>> START PAGE EXTRACT

On Wednesday, Esper publicly distanced himself from Trump’s threats to use the full force of the military to quell street protests around the country, emphatically arguing against invoking the two-centuries-old Insurrection Act, which would allow Trump to use active-duty troops in a law enforcement role.

The possibility of using the Insurrection Act, which has not been invoked since the 1992 rioting in Los Angeles, had been discussed in the White House but never explicitly proposed publicly by Trump. The president has suggested he would use all available military force, however, if state governors couldn't stop the violence.

The Insurrection Act should be invoked, Esper told reporters, “only in the most urgent and dire of situations.” He declared, “We are not in one of those situations now.” Aides emphasized later that Esper is not opposed to using the military to support federal and state law enforcement agencies when asked.

In another sign of the unsettled thinking on troop use, Esper on Wednesday overturned an earlier Pentagon decision to send a couple hundred active-duty soldiers home from the Washington area. They had been flown in earlier in the week from Fort Bragg, North Carolina, as a backup force in the event that street violence escalated. Army Secretary Ryan McCarthy told The Associated Press that the reversal came after Esper attended a meeting at the White House, and after other internal Pentagon discussions, but it was not immediately clear whether Esper met with Trump or what triggered the reversal.

Asked Wednesday about Esper's standing with Trump, the White House press secretary, Kayleigh McEnany, offered something less than a ringing endorsement. “If he loses confidence in Secretary Esper, I’m sure you all will be the first to know.” Pressed on this point, she added: "As of right now, Secretary Esper is still Secretary Esper and should the president lose faith, we will all learn about that in the future.”

The trouble for Esper came into fuller focus on Monday as he strolled out of the White House in a Trump entourage that made its way to nearby St. John's Episcopal Church for a photo op featuring Trump hoisting a Bible. Afterward, critics pounced on Esper, saying he had allowed himself to be used as a political prop.

>> END PAGE EXTRACT

- TASK REQUIREMENTS -
a: According to the news excerpt, when was the Insurrection Act last invoked?
b: List every person mentioned by name in the news excerpt.
The lines after this point are separate from the news excerpt above.

>> START DATA

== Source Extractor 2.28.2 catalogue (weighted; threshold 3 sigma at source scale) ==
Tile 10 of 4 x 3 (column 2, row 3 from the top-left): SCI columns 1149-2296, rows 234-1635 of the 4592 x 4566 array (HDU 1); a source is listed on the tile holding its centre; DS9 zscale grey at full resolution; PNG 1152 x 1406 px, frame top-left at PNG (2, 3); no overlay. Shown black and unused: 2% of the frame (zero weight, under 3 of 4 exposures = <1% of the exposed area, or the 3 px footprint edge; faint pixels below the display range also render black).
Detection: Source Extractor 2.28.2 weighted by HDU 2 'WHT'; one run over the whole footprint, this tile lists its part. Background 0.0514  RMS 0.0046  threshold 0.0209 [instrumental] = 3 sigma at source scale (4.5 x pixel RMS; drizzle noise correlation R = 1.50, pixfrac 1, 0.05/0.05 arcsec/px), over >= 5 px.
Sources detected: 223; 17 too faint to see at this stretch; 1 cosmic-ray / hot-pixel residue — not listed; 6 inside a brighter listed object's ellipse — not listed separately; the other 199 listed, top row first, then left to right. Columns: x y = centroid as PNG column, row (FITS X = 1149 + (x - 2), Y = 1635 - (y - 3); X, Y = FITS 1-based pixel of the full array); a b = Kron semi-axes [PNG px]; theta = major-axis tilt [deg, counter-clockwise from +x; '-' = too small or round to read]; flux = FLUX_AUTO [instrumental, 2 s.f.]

>> END DATA

- ANSWERS TO THE EXERCISES -
a: It was last invoked during the 1992 rioting in Los Angeles.

b: Esper, Trump, Ryan McCarthy, Kayleigh McEnany